- **Teks Hasil Ekstraksi**
-=-=-=-=-

Langsung ke konten utama

Pendidikan dan Problem Pengangguran

Oleh Agus Wibowo *

Dimuat Harian Pikiran Rakyat, Edisi Kamis 9 Oktober 2008
"Problem pelik yang dihadapi Indonesia—dan negara-negara berkembang pada umumnya—adalah masalah pengangguran, khususnya pengangguran terdidik. Menurut data BPS (2007), jumlah sarjana yang menjadi pengangguran terus mengalami kenaikan. Tahun 2004 baru 348.000, tahun 2005: 385.418, tahun 2006: 673. 628, dan tahun 2007 menjadi 740.206 orang. Jumlah itu, kata Fasli Jalal (2008), akan terus mengalami kenaikan karena setiap tahunnya, akan ditambah 323.902 sarjana lulus dari berbagai perguruan tinggi (PT)."Sarjana yang menganggur itu, kebanyakan lulusan program studi noneksakta (ilmu sosial, hukum, pendidikan, dan politik). Proporsinya, dari 2,2 juta mahasiswa Indonesia, 78% di antaranya menempuh kuliah di bidang studi pendidikan dan ilmu-ilmu sosial, sedangkan 12 persen di bidang teknologi, dan hanya 10 persen yang menempuh kuliah di bidang sains.

Fenomena kelebihan tenaga kerja terdidik sebagaimana diuraikan, tentu saja menimbulkan keprihatinan kita bersama. Itu artinya, ada ketimpangan dan ketidakterkaitan (mismatch) antara pendidikan di PT dengan dunia kerja. Ketimpangan artinya jenis-jenis kompetensi atau keterampilan yang disediakan PT tidak sebanding dengan lapangan pekerjaan yang tersedia. Sementara itu, ketidakterkaitan menunjukkan adanya orientasi kurikulum pembelajaran yang tidak memiliki relevansi dengan dunia kerja. Pertanyaannya kemudian, bagaimana PT menyiasati problem pengangguran lulusannya? Upaya-upaya apa yang seharusnya dilakukan mahasiswa agar ketika lulus tidak jadi pengangguran terdidik?

-=-=-=-=-

- **Catatan Data**
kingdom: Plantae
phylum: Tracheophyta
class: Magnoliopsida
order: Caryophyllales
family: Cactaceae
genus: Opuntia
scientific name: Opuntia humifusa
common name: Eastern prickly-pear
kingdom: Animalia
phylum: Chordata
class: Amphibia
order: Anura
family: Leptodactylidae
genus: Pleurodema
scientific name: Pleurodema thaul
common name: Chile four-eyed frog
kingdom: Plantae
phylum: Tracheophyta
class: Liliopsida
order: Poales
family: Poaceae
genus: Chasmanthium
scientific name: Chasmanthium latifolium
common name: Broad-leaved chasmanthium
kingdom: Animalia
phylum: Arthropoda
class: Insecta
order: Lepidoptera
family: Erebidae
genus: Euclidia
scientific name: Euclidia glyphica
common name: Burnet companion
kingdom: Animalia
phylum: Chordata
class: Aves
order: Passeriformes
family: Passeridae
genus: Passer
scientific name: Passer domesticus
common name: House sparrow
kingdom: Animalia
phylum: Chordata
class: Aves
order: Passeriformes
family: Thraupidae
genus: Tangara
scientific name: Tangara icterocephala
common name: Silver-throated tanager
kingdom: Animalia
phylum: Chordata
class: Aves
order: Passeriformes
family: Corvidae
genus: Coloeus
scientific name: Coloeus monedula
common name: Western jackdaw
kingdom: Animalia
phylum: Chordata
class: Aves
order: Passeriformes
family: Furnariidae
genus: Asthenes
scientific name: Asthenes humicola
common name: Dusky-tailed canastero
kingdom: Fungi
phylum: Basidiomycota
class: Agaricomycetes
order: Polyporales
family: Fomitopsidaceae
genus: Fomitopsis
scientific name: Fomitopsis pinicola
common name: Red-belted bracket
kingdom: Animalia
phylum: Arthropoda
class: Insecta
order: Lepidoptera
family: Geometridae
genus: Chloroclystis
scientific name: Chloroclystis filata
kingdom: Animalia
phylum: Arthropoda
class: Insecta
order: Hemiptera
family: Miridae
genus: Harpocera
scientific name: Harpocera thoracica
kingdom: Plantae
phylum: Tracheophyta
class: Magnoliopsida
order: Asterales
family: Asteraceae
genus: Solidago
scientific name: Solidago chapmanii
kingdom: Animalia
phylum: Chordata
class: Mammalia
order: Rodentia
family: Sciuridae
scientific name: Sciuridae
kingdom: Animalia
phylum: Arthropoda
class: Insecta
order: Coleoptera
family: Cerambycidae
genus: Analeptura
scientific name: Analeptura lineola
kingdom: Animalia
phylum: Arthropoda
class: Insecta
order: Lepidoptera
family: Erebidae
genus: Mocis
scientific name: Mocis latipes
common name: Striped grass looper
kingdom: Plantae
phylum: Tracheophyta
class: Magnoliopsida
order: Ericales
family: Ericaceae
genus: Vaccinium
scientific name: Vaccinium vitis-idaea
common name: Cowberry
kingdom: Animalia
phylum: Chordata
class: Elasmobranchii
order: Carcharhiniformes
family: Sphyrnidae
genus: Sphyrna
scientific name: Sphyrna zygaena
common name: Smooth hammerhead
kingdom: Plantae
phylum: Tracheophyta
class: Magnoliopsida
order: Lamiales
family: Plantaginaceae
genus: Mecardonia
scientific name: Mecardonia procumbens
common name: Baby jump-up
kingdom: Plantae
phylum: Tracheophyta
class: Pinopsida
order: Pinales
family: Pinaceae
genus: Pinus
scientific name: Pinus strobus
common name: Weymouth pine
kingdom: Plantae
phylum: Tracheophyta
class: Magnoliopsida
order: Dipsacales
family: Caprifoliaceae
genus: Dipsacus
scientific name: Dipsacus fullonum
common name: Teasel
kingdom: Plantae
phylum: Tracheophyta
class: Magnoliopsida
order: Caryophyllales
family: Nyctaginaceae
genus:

-=-=-=-=-

Salin kembali bagian teks tentang pengangguran terdidik yang dimulai dengan kata-kata "Fenomena kelebihan tenaga" dan berakhir dengan "jadi pengangguran terdidik?", lalu ganti "dunia kerja" dengan "pasar kerja".

- **Hasil Tugas**
Fenomena kelebihan tenaga kerja terdidik sebagaimana diuraikan, tentu saja menimbulkan keprihatinan kita bersama. Itu artinya, ada ketimpangan dan ketidakterkaitan (mismatch) antara pendidikan di PT dengan pasar kerja. Ketimpangan artinya jenis-jenis kompetensi atau keterampilan yang disediakan PT tidak sebanding dengan lapangan pekerjaan yang tersedia. Sementara itu, ketidakterkaitan menunjukkan adanya orientasi kurikulum pembelajaran yang tidak memiliki relevansi dengan pasar kerja. Pertanyaannya kemudian, bagaimana PT menyiasati problem pengangguran lulusannya? Upaya-upaya apa yang seharusnya dilakukan mahasiswa agar ketika lulus tidak jadi pengangguran terdidik?